*Task objective*.
Copy the text on duplicating a Gradle project from "dependsOn(duplicateProj)" up to and including "the duplicate project.", substituting "globex" for "foobar".

Adding something like the following to your top-level build.gradle file should do the trick (assuming your company is called “ACME” and you rather want it to be called “foobar”):

def duplicateProjDirName = 'duplicateProj'
def duplicateProjDir = project.layout.buildDirectory.dir(duplicateProjDirName)

def duplicateProj = tasks.register('createDuplicateProject', Copy) {
    enabled = (projectDir.name != duplicateProjDirName)

    from(project.layout.projectDirectory)
    into(duplicateProjDir)
    exclude('build', '.gradle')

    def acmePattern = /(?i)acme/
    def newCompanyName = 'foobar'
    eachFile { it.path = it.sourcePath.replaceAll(acmePattern, newCompanyName) }
    filter { it.replaceAll(acmePattern, newCompanyName) }
    includeEmptyDirs = false
}

def duplicateBuild = tasks.register('buildDuplicateProject', GradleBuild) {
    enabled = (projectDir.name != duplicateProjDirName)

    dependsOn(duplicateProj)

    dir = duplicateProjDir
    tasks = ['build']
}

tasks.named('build').configure {
    dependsOn(duplicateBuild)
}

This essentially adds two tasks to the project:

  • createDuplicateProject duplicates the project under build/duplicateProj/ with all mentions of “ACME” replaced with “foobar”. It also takes care of renaming files/directories (in contrast to the solutions in other answers so far).
  • buildDuplicateProject builds the duplicate project.

While this may work in basic scenarios (I’ve successfully tested it with a small dummy Java project and Gradle 7.6), there are some edge cases to think about:

  • There may be dependencies (libraries, services, etc.) which contain the company name and which won’t work anymore after they’ve been renamed.
  • This way of replacing
    • may not work well for binary files.
    • does not catch occurrences in code such as "AC" + "ME".
    • case-insensitively may lead to weird-looking names that don’t follow common conventions. In the worst case, this could lead to different behavior, too.
  • There may be downstream projects which depend on package names or the like that are renamed here.
  • Your company may not only be identifiable by name, e.g., there may also be logos in image files, etc.

*Data to examine*.

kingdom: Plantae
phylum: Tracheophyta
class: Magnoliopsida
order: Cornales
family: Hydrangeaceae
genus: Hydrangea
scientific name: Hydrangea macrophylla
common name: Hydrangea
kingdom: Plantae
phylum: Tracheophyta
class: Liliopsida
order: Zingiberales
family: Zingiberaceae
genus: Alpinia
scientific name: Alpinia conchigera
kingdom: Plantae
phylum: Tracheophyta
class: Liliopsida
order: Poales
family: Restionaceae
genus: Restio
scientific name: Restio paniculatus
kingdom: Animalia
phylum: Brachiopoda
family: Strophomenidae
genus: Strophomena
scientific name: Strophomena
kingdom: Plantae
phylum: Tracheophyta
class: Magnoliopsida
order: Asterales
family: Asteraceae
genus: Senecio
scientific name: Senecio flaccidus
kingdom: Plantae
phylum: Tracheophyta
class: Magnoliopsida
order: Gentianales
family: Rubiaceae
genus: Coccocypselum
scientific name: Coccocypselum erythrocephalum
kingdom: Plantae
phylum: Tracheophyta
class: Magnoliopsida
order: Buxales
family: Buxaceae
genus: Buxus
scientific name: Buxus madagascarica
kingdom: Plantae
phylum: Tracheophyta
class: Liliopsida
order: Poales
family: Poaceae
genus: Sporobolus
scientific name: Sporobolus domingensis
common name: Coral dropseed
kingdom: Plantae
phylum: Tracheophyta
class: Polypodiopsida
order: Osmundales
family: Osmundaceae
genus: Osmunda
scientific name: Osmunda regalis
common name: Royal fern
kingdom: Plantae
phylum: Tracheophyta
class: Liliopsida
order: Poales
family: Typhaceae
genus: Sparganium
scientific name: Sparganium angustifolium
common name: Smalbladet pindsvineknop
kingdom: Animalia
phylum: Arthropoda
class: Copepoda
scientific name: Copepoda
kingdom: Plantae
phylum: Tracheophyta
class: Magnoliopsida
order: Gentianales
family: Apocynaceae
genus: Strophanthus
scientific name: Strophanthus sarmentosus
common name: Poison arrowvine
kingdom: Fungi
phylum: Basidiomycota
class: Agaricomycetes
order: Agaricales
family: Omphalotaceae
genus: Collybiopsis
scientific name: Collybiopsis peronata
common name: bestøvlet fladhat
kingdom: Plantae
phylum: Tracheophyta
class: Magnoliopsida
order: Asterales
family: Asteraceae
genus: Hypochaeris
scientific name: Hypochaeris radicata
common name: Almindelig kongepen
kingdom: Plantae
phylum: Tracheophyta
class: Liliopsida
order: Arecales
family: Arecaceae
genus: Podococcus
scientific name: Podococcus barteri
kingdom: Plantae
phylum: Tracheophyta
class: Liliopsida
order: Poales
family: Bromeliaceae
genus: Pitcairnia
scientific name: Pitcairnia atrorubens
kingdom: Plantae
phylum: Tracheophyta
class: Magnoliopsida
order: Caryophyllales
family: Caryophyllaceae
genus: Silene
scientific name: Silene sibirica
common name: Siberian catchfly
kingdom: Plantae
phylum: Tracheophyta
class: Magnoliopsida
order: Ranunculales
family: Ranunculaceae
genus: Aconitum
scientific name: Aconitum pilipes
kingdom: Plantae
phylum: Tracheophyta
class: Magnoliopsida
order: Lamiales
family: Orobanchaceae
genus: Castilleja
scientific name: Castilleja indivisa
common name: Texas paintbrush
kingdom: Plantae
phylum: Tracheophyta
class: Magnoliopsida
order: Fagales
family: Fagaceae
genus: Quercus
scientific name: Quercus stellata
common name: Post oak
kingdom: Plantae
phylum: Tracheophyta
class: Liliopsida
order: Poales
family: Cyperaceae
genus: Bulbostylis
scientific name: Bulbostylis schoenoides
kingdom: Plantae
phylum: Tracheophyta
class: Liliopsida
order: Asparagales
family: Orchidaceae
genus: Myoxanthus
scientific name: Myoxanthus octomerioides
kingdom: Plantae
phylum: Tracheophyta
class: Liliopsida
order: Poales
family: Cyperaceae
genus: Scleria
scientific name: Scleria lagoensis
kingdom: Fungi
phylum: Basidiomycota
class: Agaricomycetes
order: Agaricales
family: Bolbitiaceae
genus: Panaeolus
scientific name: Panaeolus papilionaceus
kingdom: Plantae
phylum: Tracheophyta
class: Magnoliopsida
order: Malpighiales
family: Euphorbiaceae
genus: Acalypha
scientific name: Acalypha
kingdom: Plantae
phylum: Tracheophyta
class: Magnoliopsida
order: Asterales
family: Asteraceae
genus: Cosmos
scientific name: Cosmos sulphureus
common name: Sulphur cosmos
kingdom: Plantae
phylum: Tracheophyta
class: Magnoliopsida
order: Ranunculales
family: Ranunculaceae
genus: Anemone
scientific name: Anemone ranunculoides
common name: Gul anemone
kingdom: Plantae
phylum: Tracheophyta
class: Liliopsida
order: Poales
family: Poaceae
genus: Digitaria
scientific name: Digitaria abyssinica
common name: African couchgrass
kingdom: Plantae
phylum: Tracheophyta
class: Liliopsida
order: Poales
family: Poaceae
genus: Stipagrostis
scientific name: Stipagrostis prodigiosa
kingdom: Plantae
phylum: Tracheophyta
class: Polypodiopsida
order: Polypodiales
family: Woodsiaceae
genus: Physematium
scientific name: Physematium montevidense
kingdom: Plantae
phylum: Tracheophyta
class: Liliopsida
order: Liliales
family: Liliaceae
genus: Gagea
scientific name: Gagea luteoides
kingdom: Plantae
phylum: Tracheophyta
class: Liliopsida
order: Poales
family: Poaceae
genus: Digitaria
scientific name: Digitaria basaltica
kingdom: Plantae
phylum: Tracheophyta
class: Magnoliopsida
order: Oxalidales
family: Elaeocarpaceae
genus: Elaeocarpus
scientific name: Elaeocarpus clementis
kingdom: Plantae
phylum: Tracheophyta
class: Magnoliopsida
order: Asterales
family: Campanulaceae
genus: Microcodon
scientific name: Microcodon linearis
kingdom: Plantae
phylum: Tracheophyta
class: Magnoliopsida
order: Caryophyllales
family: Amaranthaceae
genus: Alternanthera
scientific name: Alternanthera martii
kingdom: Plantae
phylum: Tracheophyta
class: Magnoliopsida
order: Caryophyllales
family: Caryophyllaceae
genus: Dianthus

*Answer to the problem*.
dependsOn(duplicateProj)

    dir = duplicateProjDir
    tasks = ['build']
}

tasks.named('build').configure {
    dependsOn(duplicateBuild)
}

This essentially adds two tasks to the project:

  • createDuplicateProject duplicates the project under build/duplicateProj/ with all mentions of “ACME” replaced with “globex”. It also takes care of renaming files/directories (in contrast to the solutions in other answers so far).
  • buildDuplicateProject builds the duplicate project.